The EU & the energy crisis: “Fake it till you make it”
Belgium, (Brussels Morning Newspaper) Are you having a hard time understanding what the “dynamic gas price cap” proposed by the European Commission is? Wondering how this will cut energy bills? You’re not alone. Not even the Commission is too clear on it, simply because it still doesn’t exist.
The EU Council and Commission are hiding behind a flood of documents and catchy names, but their proposals are nowhere near sufficient to address the magnitude of this energy crisis. People in Europe are tired of this institutional flurry; they expect lawmakers to act in the interest of the common good.
The Commission has yet to fully come to terms with the failure of the energy market. Despite President von der Leyen recognising that “it is not fit for purpose”, her institution is struggling to come up with consequential interventions. If the Dutch Title Transfer Facility (TTF) is not representative of the current gas market, are we sure it is worthwhile keeping it? This is what the Commission is proposing, leaving weak alternatives for the future. The new LNG benchmark will only be operational in a year’s time, and it will be little more than a proposal, with no certainty of its impact. Once again the European Union places its bets on the “rationality of the market”, trusting that it will make the right choice. This however is a risky gamble in a context where Big Energy distributes dividends to shareholders and families struggle under the weight of burgeoning bills and stagnant wages.
The dynamic gas price cap at the moment is not even a proposal, it’s a fuzzy idea. The Commission is asking the Council for its green light for a mechanism that can limit “extreme prices”. This begs the question of how and who will determine the threshold of “extreme”. Will they take into account production costs? Will the wholesale gas prices paid by companies be finally made transparent and public? Nothing indicates that the Commission and Council proposals will follow this path.
Another worrying development is the proposed measures to safeguard companies operating in the financial markets. The Commission proudly announced two interventions that will “ease the liquidity stress currently experienced by some energy companies”. These entail expanding “the list of eligible assets that can be used as collateral” and raising the commodity threshold “from 3 to 4 billion euros”. This is a déjà vu of the 2008 banking crisis, when regulatory standards were relaxed to mask structural flaws. We all know how that story ended.
Even on apparently less controversial issues such as energy savings, some unresolved question marks remain. While there is no doubt that reduction of consumption is urgently needed, how this takes place has an enormous impact on people’s daily lives and on the future of small businesses. Energy saving measures need to be targeted first and foremost at those who over consume, otherwise they run the risk of worsening existing inequalities, dragging more people into poverty. The Commission’s official advice when it comes to energy saving includes measures such as replacing single-glazed windows with double-glazed ones. Tone-deaf.

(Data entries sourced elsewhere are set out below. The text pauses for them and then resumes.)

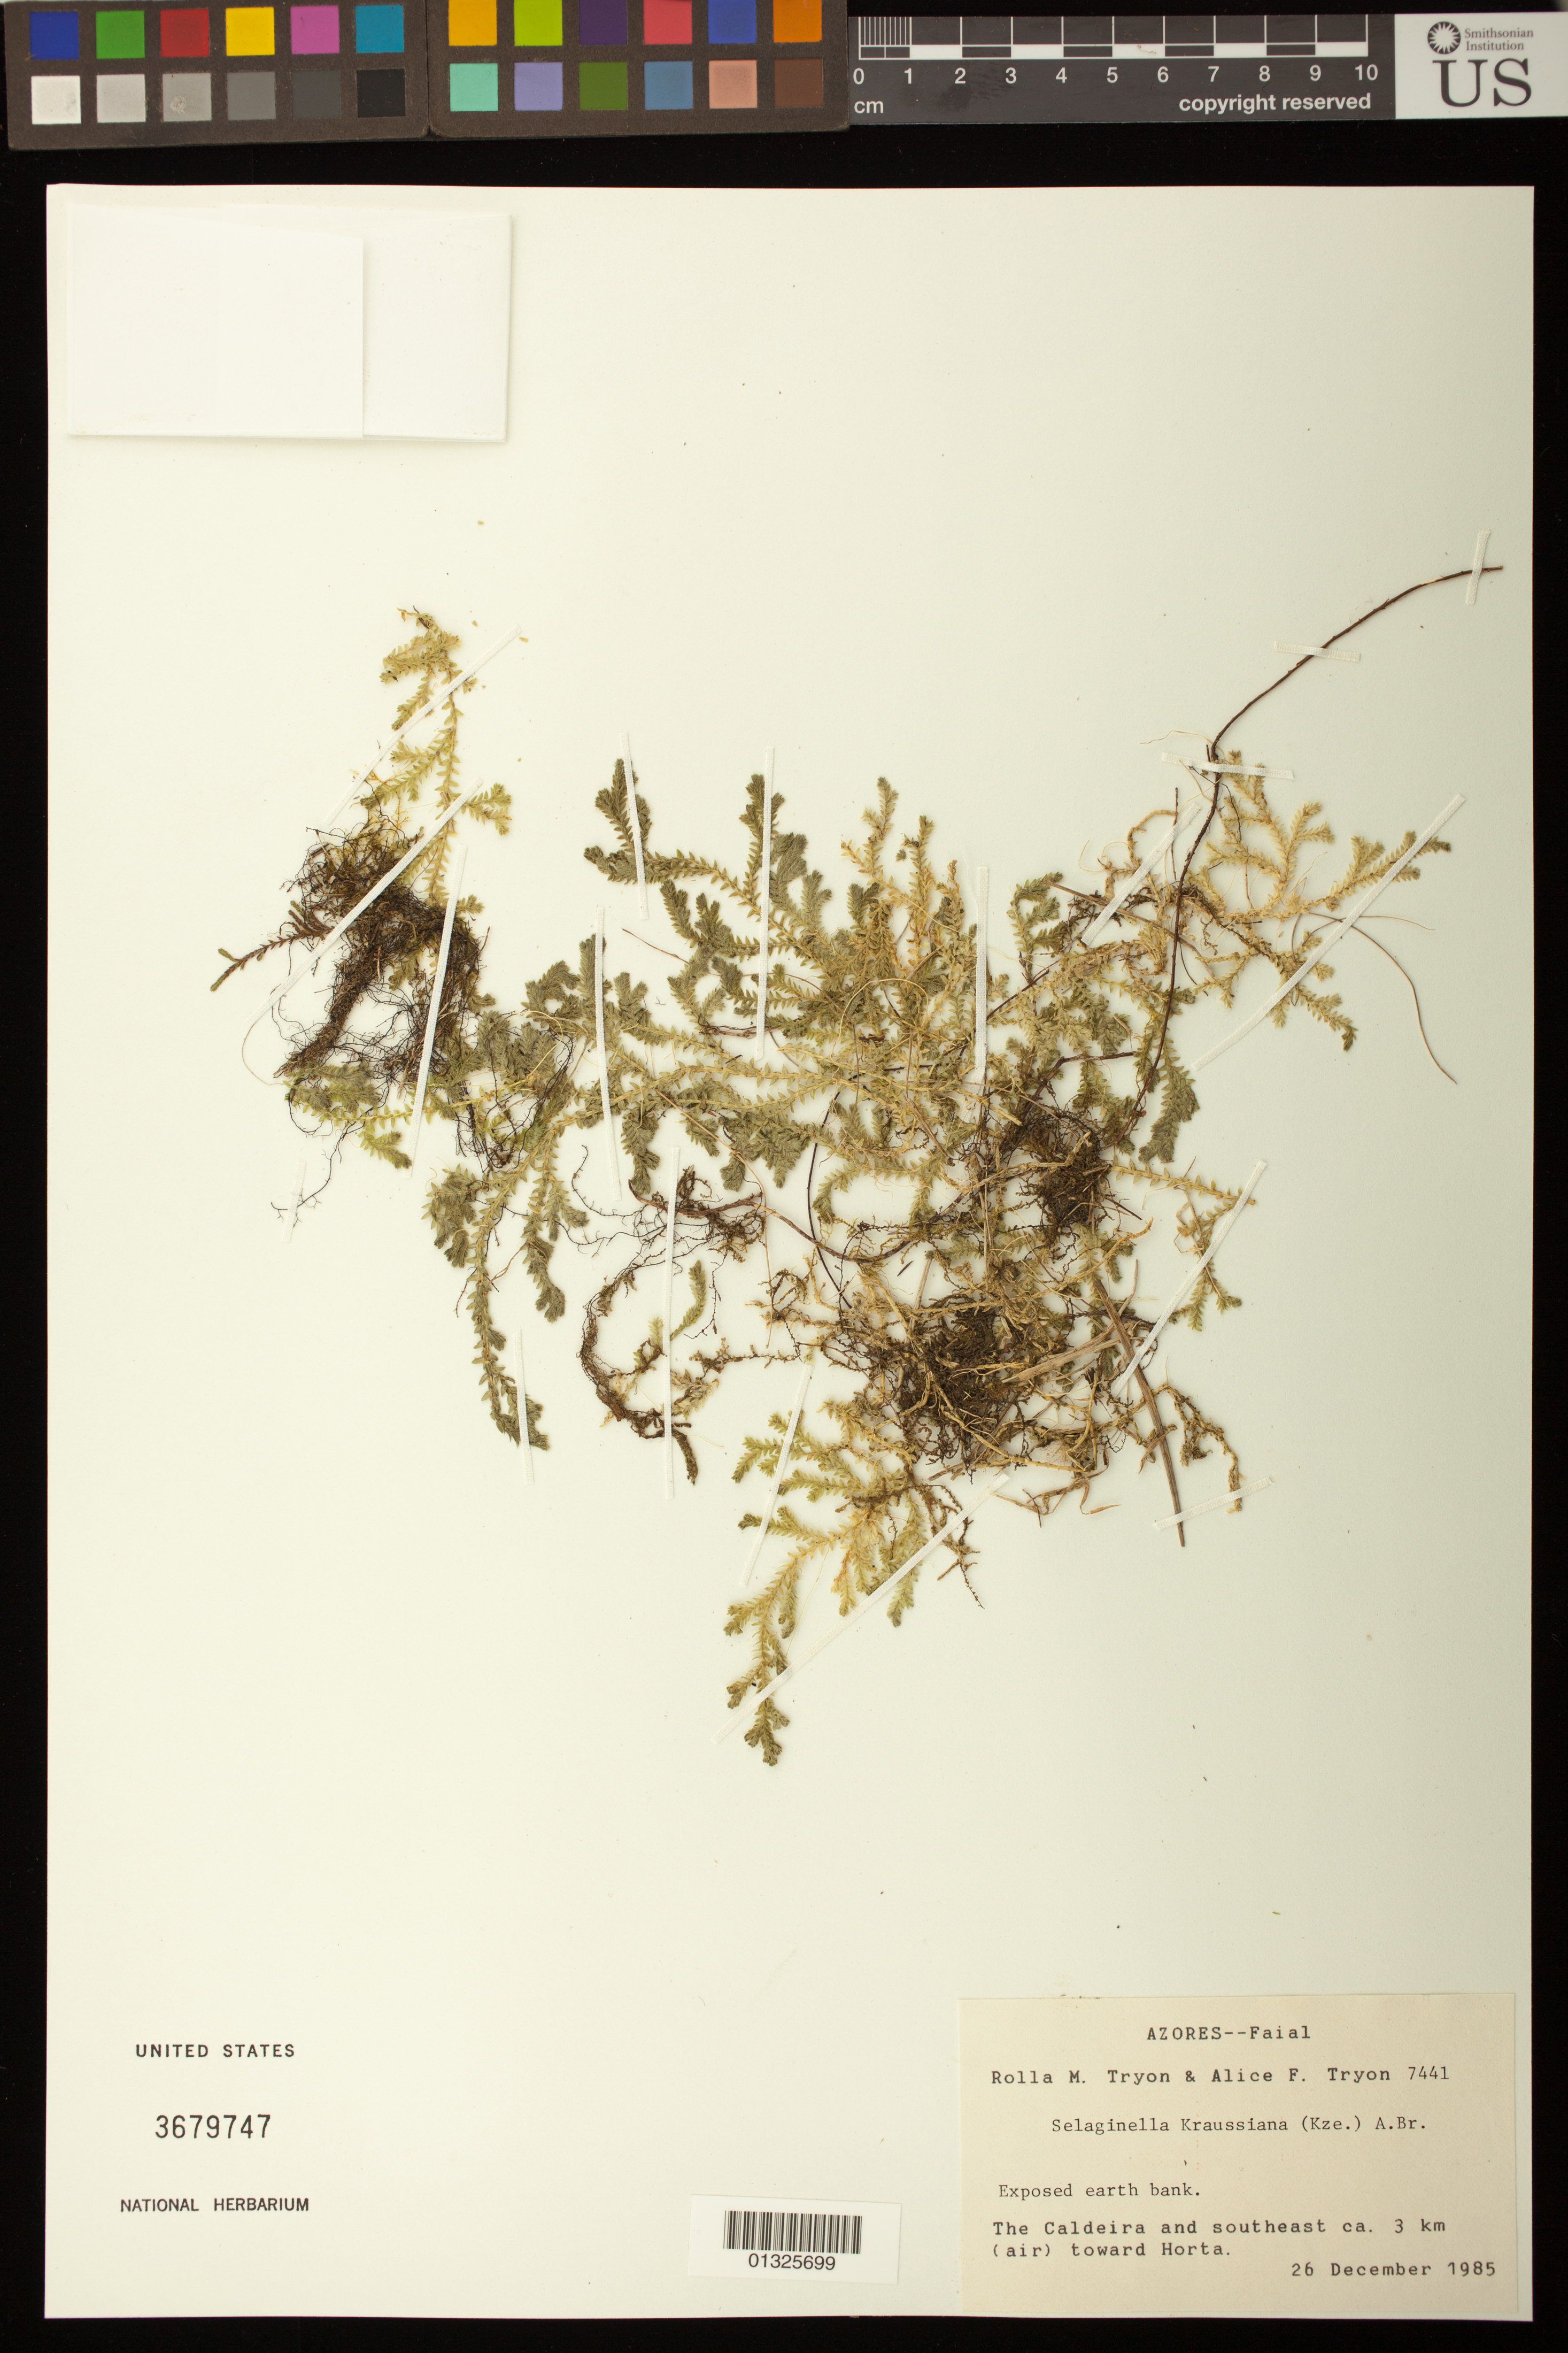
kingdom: Plantae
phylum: Tracheophyta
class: Lycopodiopsida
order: Selaginellales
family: Selaginellaceae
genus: Selaginella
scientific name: Selaginella kraussiana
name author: (Kunze) A. Braun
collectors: R. M. Tryon & A. F. Tryon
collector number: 7441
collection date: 1985-12-26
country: Portugal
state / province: Azores (Aut. Reg.)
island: Faial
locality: Faial Island, The Caldeira and southeast ca. 3 km (air) towards Horta.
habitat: Exposed earth bank.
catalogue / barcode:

For most families struggling to cope with the rising cost of living, such an expense is simply unthinkable.
For over 12 months member states and European institutions have been passing the buck on rising bills, failing to provide the “unprecedented measures” they promised. This is not the time to be asking big polluters, such as fossil fuel companies, for symbolic “solidarity contributions”. Now is the time to radically reform a broken energy sector which has been exclusively benefitting polluting energy companies at the expense of the planet and working class families.
The shortsighted proposals coming from the Commission and Council over the past year have nothing to do with solidarity. Rather, as European institutions drag their feet, energy and fossil fuel companies continue to register record profits while working people see their wages eaten up by inflation and the rising cost of living. Are EU leaders up to the task of reversing this trend?